The project attemps to recover some of the architectural conditions of the area’s traditional dwellings. In this regard, al the materials used on the building are local: the bricks and arch bricks come from the municipality’s ceramic industry, while both the structural concrete elements and the rest of the materials that shape the dwelling come from neighbouring Lleida.
The walls are both structure and enclosure, generating shade in the outdoor spaces ans shaping the patterns that allow domestic life to take place between them. The interior spaces are organised in these interstices and are articulated around some courtyards that provide them at all times with light and crossed ventilation. In this way it is possible to develop the entire programme on the the ground floor, defining the way it adapts to the landscape and to the harsh interior climate of Catalonia.

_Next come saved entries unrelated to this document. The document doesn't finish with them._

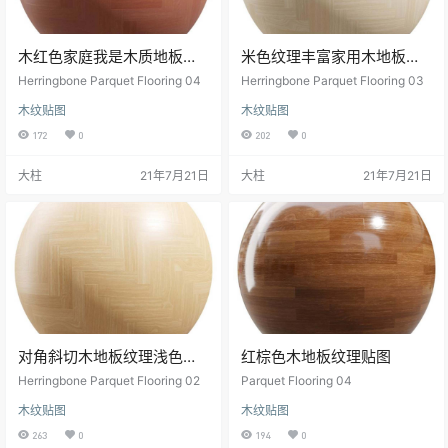
木红色家庭我是木质地板纹
米色纹理丰富家用木地板纹
理贴图
理材质
Herringbone Parquet Flooring 04
Herringbone Parquet Flooring 03
木纹贴图
木纹贴图
172
0
202
0
大柱
21年7月21日
大柱
21年7月21日
对角斜切木地板纹理浅色花
红棕色木地板纹理贴图
纹
Herringbone Parquet Flooring 02
Parquet Flooring 04
木纹贴图
木纹贴图
263
0
194
0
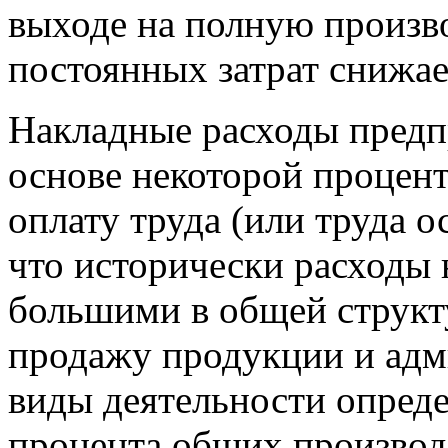
выходе на полную произв
постоянных затрат снижае
Накладные расходы предп
основе некоторой процент
оплату труда (или труда о
что исторически расходы
большими в общей структу
продажу продукции и адм
виды деятельности опреде
процента общих производ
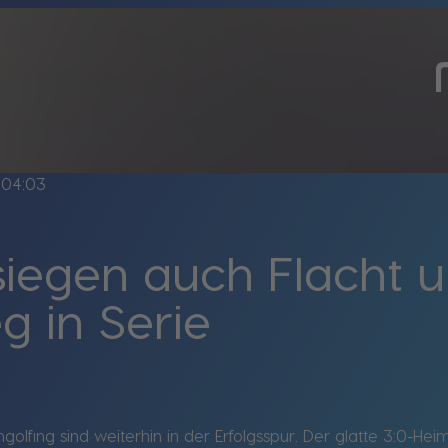
04:03
iegen auch Flacht u
g in Serie
golfing sind weiterhin in der Erfolgsspur. Der glatte 3:0-Hei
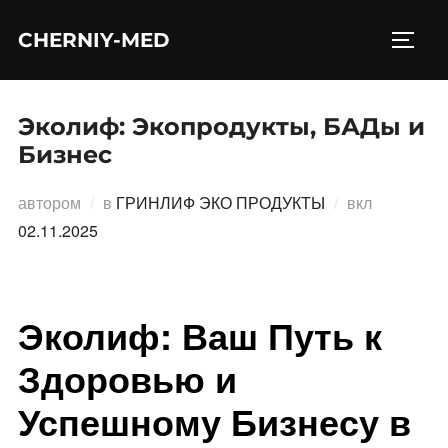
Перейти
CHERNIY-MED
к
ПЕРЕ
содержимому
Эколиф: Экопродукты, БАДы и
Бизнес
Опублико
автором
в
ГРИНЛИФ ЭКО ПРОДУКТЫ
вкл
02.11.2025
Эколиф: Ваш Путь к
Здоровью и
Успешному Бизнесу в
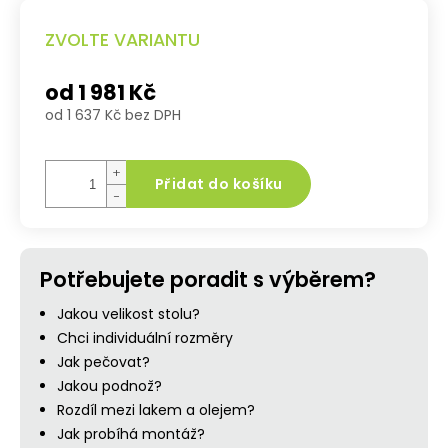
ZVOLTE VARIANTU
od
1 981 Kč
od
1 637 Kč
bez DPH
Měrná
cena:
+
Přidat do košíku
−
Potřebujete poradit s výběrem?
Jakou velikost stolu?
Chci individuální rozměry
Jak pečovat?
Jakou podnož?
Rozdíl mezi lakem a olejem?
Jak probíhá montáž?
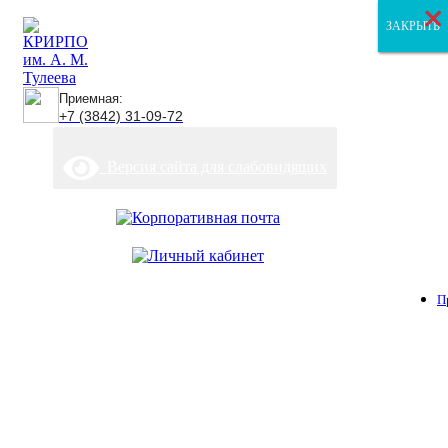
×
×
×
ЗАКРЫТЬ
ЗАКРЫТЬ
ЗАКРЫТЬ
Приемная:
+7 (3842) 31-09-72
Версия сайта для слабовидящих
П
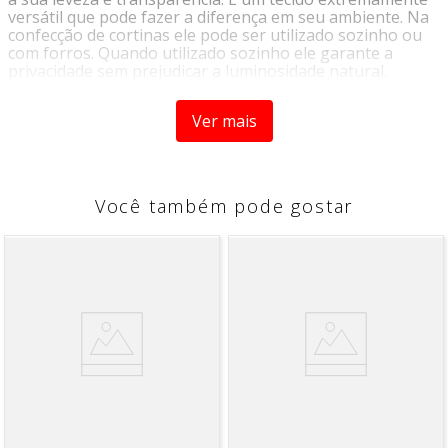
versátil que pode fazer a diferença em seu ambiente. Na
confecção de cortinas ele pode ser utilizado sozinho ou
com forros. Quando utilizado sozinho ele garante a
privacidade sem prejudicar a luminosidade natural.
Instruções de Lavagem:
Ver mais
- Temperatura máxima de lavagem 40°C
- Passar ferro na temperatura máxima 110°C
- Não alvejar
- Não limpar a seco
- Não secar em tambor
Você também pode gostar
Composição
: 100% Poliéster
Gramatura
: 267 g/metro linear
Largura
: 3,00m
Informações Adicionais:
Vendido a cada 1,00 MT onde a medida se refere a um
metro de comprimento pela largura do tecido. Caso seja
solicitado 2 metros, será enviado metragem corrida, sem
cortes.
Para pedidos acima de 15 metros, é possível que haja
fracionamento do corte.
*Imagem meramente ilustrativa*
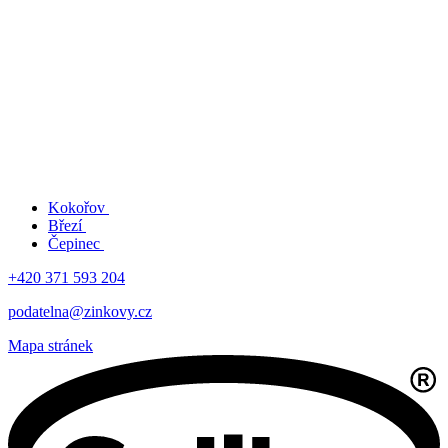
Kokořov
Březí
Čepinec
+420 371 593 204
podatelna@zinkovy.cz
Mapa stránek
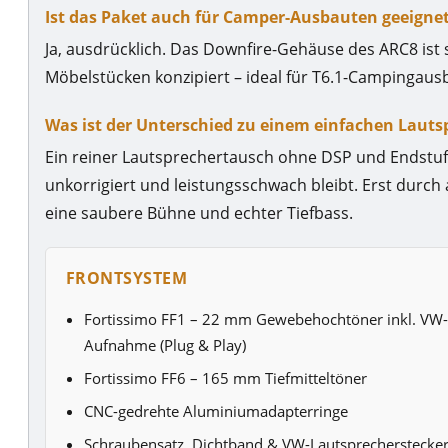
Ist das Paket auch für Camper-Ausbauten geeigne
Ja, ausdrücklich. Das Downfire-Gehäuse des ARC8 ist 
Möbelstücken konzipiert – ideal für T6.1-Campingaus
Was ist der Unterschied zu einem einfachen Laut
Ein reiner Lautsprechertausch ohne DSP und Endstuf
unkorrigiert und leistungsschwach bleibt. Erst durc
eine saubere Bühne und echter Tiefbass.
FRONTSYSTEM
Fortissimo FF1 – 22 mm Gewebehochtöner inkl. VW-
Aufnahme (Plug & Play)
Fortissimo FF6 – 165 mm Tiefmitteltöner
CNC-gedrehte Aluminiumadapterringe
Schraubensatz, Dichtband & VW-Lautsprecherstecke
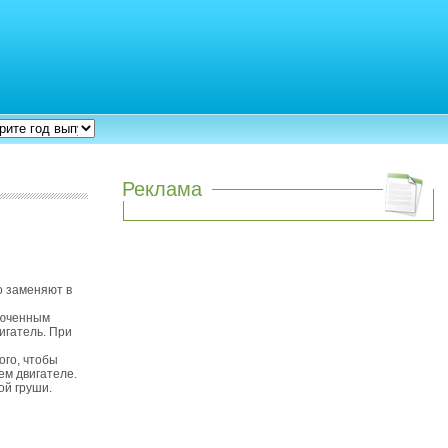
Реклама
о заменяют в
люченным
игатель. При
ого, чтобы
ем двигателе.
ой груши.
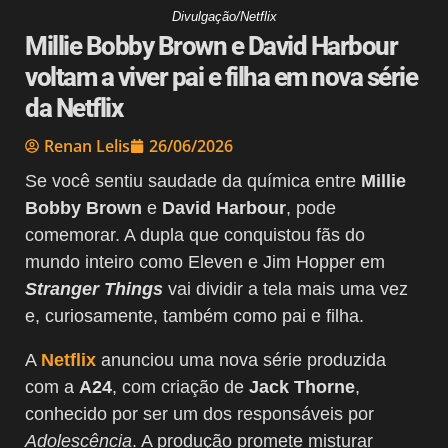
Divulgação/Netflix
Millie Bobby Brown e David Harbour
voltam a viver pai e filha em nova série
da Netflix
Renan Lelis
26/06/2026
Se você sentiu saudade da química entre
Millie
Bobby Brown
e
David Harbour
, pode
comemorar. A dupla que conquistou fãs do
mundo inteiro como Eleven e Jim Hopper em
Stranger Things
vai dividir a tela mais uma vez
e, curiosamente, também como pai e filha.
A
Netflix
anunciou uma nova série produzida
com a
A24
, com criação de
Jack Thorne
,
conhecido por ser um dos responsáveis por
Adolescência
. A produção promete misturar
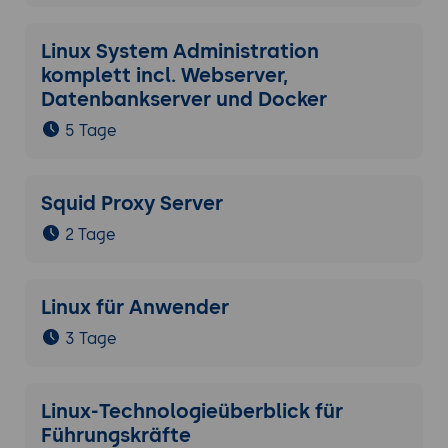
Linux System Administration
komplett incl. Webserver,
Datenbankserver und Docker
5 Tage
Squid Proxy Server
2 Tage
Linux für Anwender
3 Tage
Linux-Technologieüberblick für
Führungskräfte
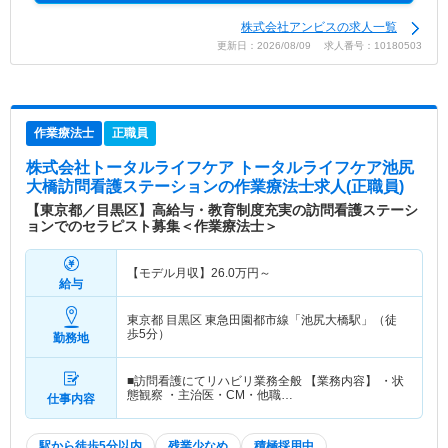
株式会社アンビスの求人一覧
更新日：2026/08/09 求人番号：10180503
作業療法士
正職員
株式会社トータルライフケア トータルライフケア池尻
大橋訪問看護ステーション
の作業療法士求人(正職員)
【東京都／目黒区】高給与・教育制度充実の訪問看護ステーシ
ョンでのセラピスト募集＜作業療法士＞
【モデル月収】
26.0
万円～
給与
東京都 目黒区
東急田園都市線「池尻大橋駅」（徒
歩5分）
勤務地
■訪問看護にてリハビリ業務全般 【業務内容】 ・状
態観察 ・主治医・CM・他職…
仕事内容
駅から徒歩5分以内
残業少なめ
積極採用中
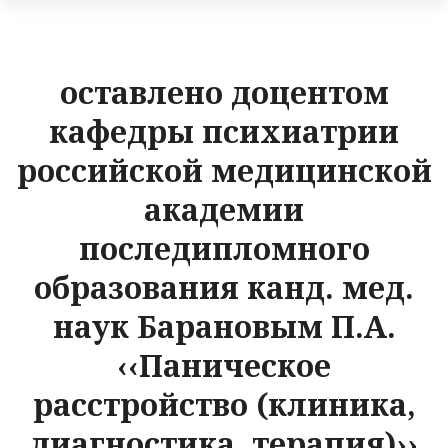
оставлено доцентом
кафедры психиатрии
российской медицинской
академии
последипломного
образования канд. мед.
наук Барановым П.А.
‹‹Паническое
расстройство (клиника,
диагностика, терапия)››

The construction systems are exhibited in their full reality. The walls are crowned with reinforced concrete beams supporting a beam filling of ceramic arch bricks. This laying and breakup system of the bricks allows for both removing pieces to create lattices to filter the light and provide privacy and for adding others that jut out from the wall to invite any future vegetation to take over certain parts of the house, fostering the relationship with the nature and the landscape.
The lattices in wood soften the private character of the interior spaces when viewed from the street while protecting them from the powerful south-western sunlight, allowing artificial climate systems to be dispensed with.